私には絵心は全く無いから、絵で表現することは残念ながら出来ない。しかし、工作ならばなんとか出来るから、簡易な模型を作って伝えようと思ったのである。

コンセプト作りでは「通り」ということにこだわった。道路を通行する為のものから、生活の場に戻すことが中心街活性化には必要だというのが持論だったからだ。

今回は不本意ではあるが一般道路を使用することは法律上叶わなかった。しかし、将来のことを考えれば「屋台」を道路に置きたいという意志は示しておきたかったのだ。

だから袋小路状ではなく、「通り抜け」出来る道路形状であることが重要な要素だと思っていた。

帯広市の街区は100m×50mの長方形の格子状になっているから、帯広市はいわば直線で作られた街である。私は道路には、先に何があるのか見通せない「曲線」がワクワク感を演出するという持論も持っているので、直線の街に、曲線の屋台が並ぶ通りができると、街の雰囲気を変えられるのではないかと考えたのだ。

作った模型で何とか曲線の店舗配置が出来ないか、悪戦苦闘しながらやっていたのだが、皆、素人が何をバカげた、無駄なことをやっているんだという冷たい目でみる。

実際には敷地の幅が10.5mしかないので、曲線化することは難しかったのだが・・・。

だが、初めから達観してしまって、何もやらないのは面白くないし性分に合わない。自分で挑戦してみて物理上、難しいことが判るから納得して次の方策に移れるのだと思うのである。

まぁ、結局は曲線化だの立体化だのという構想は幻に終わるのだが、私は自分なりに検討してみたことが、その後の設計にも生きたと思っている。
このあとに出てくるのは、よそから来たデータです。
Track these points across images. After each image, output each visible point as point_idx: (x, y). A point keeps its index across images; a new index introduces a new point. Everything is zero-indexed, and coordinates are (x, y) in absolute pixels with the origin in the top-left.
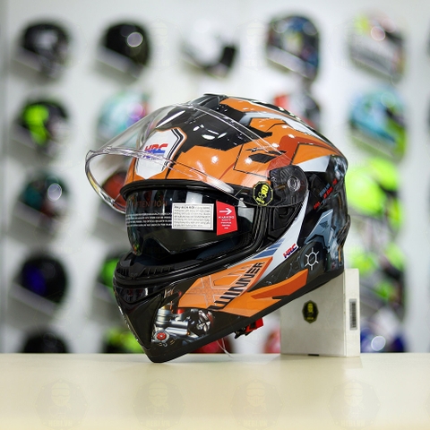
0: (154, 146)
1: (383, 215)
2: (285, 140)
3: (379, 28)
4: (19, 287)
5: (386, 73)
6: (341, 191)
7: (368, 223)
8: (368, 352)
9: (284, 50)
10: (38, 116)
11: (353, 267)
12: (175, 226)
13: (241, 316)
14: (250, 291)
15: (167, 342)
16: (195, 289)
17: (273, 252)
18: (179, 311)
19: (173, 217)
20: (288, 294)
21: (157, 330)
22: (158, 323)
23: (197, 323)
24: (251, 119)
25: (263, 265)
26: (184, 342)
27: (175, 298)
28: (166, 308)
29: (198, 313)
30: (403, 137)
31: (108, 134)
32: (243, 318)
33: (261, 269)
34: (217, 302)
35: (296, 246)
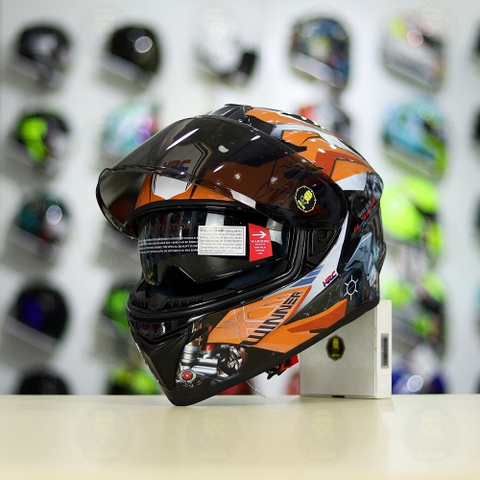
0: (175, 162)
1: (421, 241)
3: (416, 31)
4: (14, 321)
5: (425, 82)
6: (376, 217)
7: (403, 249)
8: (404, 393)
9: (311, 56)
10: (35, 130)
11: (387, 298)
12: (201, 251)
13: (276, 352)
14: (287, 323)
15: (193, 382)
16: (227, 322)
17: (311, 280)
18: (208, 347)
19: (199, 242)
20: (327, 325)
21: (182, 368)
22: (184, 361)
23: (228, 360)
24: (283, 131)
25: (301, 295)
26: (213, 382)
27: (204, 333)
28: (194, 345)
29: (229, 349)
30: (443, 153)
31: (114, 150)
32: (278, 355)
33: (299, 299)
34: (250, 337)
35: (336, 273)
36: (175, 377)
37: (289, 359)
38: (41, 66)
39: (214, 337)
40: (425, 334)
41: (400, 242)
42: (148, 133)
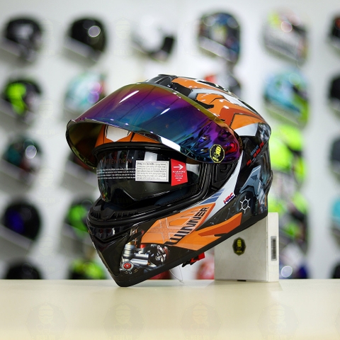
1: (291, 171)
3: (288, 22)
4: (3, 227)
5: (294, 58)
7: (278, 176)
12: (137, 178)
13: (190, 250)
14: (197, 230)
15: (131, 270)
16: (155, 228)
17: (215, 199)
18: (142, 246)
20: (227, 232)
21: (124, 260)
22: (125, 255)
23: (156, 255)
24: (197, 94)
25: (208, 210)
26: (145, 270)
27: (139, 236)
28: (132, 244)
29: (156, 247)
31: (74, 105)
32: (192, 251)
33: (206, 212)
34: (171, 239)
35: (233, 194)
36: (119, 266)
38: (22, 47)
40: (293, 236)
42: (98, 94)
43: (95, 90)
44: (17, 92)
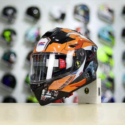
0: (41, 43)
1: (108, 63)
2: (79, 41)
3: (107, 8)
5: (109, 21)
6: (96, 56)
7: (103, 65)
9: (79, 15)
11: (99, 78)
12: (47, 66)
14: (69, 85)
15: (45, 100)
16: (53, 84)
17: (76, 73)
18: (49, 91)
19: (47, 63)
20: (80, 85)
21: (42, 96)
22: (42, 94)
23: (54, 94)
24: (70, 35)
26: (50, 100)
27: (47, 87)
28: (45, 90)
29: (54, 91)
30: (114, 40)
31: (28, 39)
32: (67, 93)
33: (72, 78)
34: (59, 88)
35: (83, 72)
36: (40, 98)
37: (70, 94)
38: (9, 17)
39: (50, 88)
40: (109, 87)
41: (102, 63)
42: (37, 35)
43: (36, 33)
44: (7, 34)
そんな具体的な設計に入ってすぐの頃、メンバーの設計士が急に脱退すると言い出したのである。設計士のメンバーにはボランティアで仕事をさせる訳にはいかないだろう。十分な金額ではないにしろ設計の報酬は100万円を払うことで了承してもらった。

だから別に報酬や設計で揉めた訳ではない。

北の屋台事業全体で掛るであろう総費用を、会計士のメンバーと大雑把に算出して、家賃をいくらに設定するかという会議をしていた中で、設計士のメンバーは家賃が高過ぎると激昂したのである。

「そんなに高い家賃では入る人がいないし、入居しても営業は難しい」というのである。

その金額というのは私が算定したのが月6万円で彼が主張したのはその半分以下の金額であった。彼曰くは「弱者救済で、新たな起業者を育てる事業でなければならない」という主張である。

しかし、私は責任者として、北の屋台事業が採算に合う事業でなければならないと考えていた。

土地の賃貸借期限は6年半しかない。その期間の中で、収支をトントンにしなければ、メンバーに借金が残ることになって迷惑をかけることになる。最初から赤字になることが想定されるような事業に積極的に参加する人間などいないだろうと思ったから、この6年半で少なくても借金を返せるだけの計画で始めなければならないと考えたのだ。